God bless you, friends. There’s a longer blessing at the end of the Author’s Note in Ember’s End. I hope you find it.

Thanks for welcoming my series—our series—into your lives and homes and hearts; thank you for allowing me this incredible privilege. 

Your friend and mine,
Sam

6 Comments

  1. The Green Ember books are all amazing! Ember’s End is my very favorite book ever. All the characters are great (especially Helmer!). Thank you for these books. God bless you!

  2. I definitely wept like a baby as I finished reading the last parts of Embers End to my children. What an amazing story. My favorite chapter in the book is “Accepted” and the story of Helmer’s redemption from The Green Ember to Embers End is incredibly powerful.

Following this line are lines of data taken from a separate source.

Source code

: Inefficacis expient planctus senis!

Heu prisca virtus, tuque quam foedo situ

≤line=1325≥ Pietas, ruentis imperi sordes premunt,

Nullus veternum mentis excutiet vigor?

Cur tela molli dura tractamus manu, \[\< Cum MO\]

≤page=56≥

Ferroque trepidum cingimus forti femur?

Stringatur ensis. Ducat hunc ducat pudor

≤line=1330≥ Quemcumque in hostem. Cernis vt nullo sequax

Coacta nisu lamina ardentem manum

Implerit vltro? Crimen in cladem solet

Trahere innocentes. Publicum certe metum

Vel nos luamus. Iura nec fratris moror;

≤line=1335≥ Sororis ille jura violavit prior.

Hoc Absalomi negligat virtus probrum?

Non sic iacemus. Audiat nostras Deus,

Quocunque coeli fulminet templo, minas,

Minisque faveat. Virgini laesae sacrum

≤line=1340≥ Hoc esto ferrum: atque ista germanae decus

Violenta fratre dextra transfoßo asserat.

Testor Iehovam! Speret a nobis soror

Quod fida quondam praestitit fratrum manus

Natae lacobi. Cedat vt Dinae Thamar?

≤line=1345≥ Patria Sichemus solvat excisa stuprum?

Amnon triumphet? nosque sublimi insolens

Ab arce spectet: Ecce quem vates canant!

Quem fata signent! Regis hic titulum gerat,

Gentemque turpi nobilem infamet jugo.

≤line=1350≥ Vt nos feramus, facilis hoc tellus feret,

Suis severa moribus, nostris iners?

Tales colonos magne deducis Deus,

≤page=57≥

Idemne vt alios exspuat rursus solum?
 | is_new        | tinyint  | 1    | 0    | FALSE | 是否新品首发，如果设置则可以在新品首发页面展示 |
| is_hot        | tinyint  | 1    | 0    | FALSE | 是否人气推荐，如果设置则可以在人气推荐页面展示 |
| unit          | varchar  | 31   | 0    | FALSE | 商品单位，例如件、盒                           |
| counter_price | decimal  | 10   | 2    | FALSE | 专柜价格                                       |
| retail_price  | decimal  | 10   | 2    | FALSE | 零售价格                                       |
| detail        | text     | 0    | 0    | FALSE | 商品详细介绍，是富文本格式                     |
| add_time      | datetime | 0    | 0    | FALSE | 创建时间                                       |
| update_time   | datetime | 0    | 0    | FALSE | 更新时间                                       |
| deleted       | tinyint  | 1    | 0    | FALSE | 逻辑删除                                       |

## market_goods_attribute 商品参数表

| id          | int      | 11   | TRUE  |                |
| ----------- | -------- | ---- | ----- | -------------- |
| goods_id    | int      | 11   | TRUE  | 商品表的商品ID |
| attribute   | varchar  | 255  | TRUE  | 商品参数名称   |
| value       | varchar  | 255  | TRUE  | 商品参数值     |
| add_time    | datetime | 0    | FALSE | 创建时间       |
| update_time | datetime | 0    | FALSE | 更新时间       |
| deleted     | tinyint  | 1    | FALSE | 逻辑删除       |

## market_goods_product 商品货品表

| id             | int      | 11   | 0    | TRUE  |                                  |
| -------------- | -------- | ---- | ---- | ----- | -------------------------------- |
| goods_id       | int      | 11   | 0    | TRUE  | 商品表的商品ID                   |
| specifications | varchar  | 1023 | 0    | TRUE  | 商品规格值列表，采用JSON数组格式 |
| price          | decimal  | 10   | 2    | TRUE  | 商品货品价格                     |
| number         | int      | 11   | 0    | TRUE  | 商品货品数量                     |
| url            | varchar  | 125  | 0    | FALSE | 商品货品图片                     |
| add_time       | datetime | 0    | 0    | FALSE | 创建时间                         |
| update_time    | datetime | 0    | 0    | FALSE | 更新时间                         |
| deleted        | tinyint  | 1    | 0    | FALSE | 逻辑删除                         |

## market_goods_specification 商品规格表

  3. The blessing in the author’s note of Ember’s End was beautiful and deeply touching. Thank you, Sam!

  4. Thank you so much for the blessing and prayers at the end of the book. I’m slowly slowly writing a little novel but keep stopping because Daddy God is teaching me through writing – like He is the big author who has written pain into my story because He knows the other side, He sees the ripple effect that I can’t see and it is out of great love that pain and hardship has been written in.
    Your prayer that we find joy in being characters and that it’s not all about us struck a chord. Thank you for the prayer and for sharing it with us. I’m so grateful.

  5. Conflicted and confused about the religious system presented in Green Ember. I have loved and enjoyed so much of the books with my children. But the religious system and the chants presented in the book seem decidedly un-Christian. Unless I am reading it wrong, it seems like the religious system that gets hunted at throughout the books is not even monotheistic. Why were Flint and Fae not created by a Great Leaper? (That would have been enough to calm my worries.) Why does the blind tunneler rabbit call himself the “Truth” with a capital T? That seems to be an anti-Christ claim given the character who makes it. I really want to love these books, but every time the religious system gets flushed out, it worries and perplexes me. If someone could explain this to me, I would honestly love it. I sincerely want to love these books, but I just can’t comprehend what the author was going for here.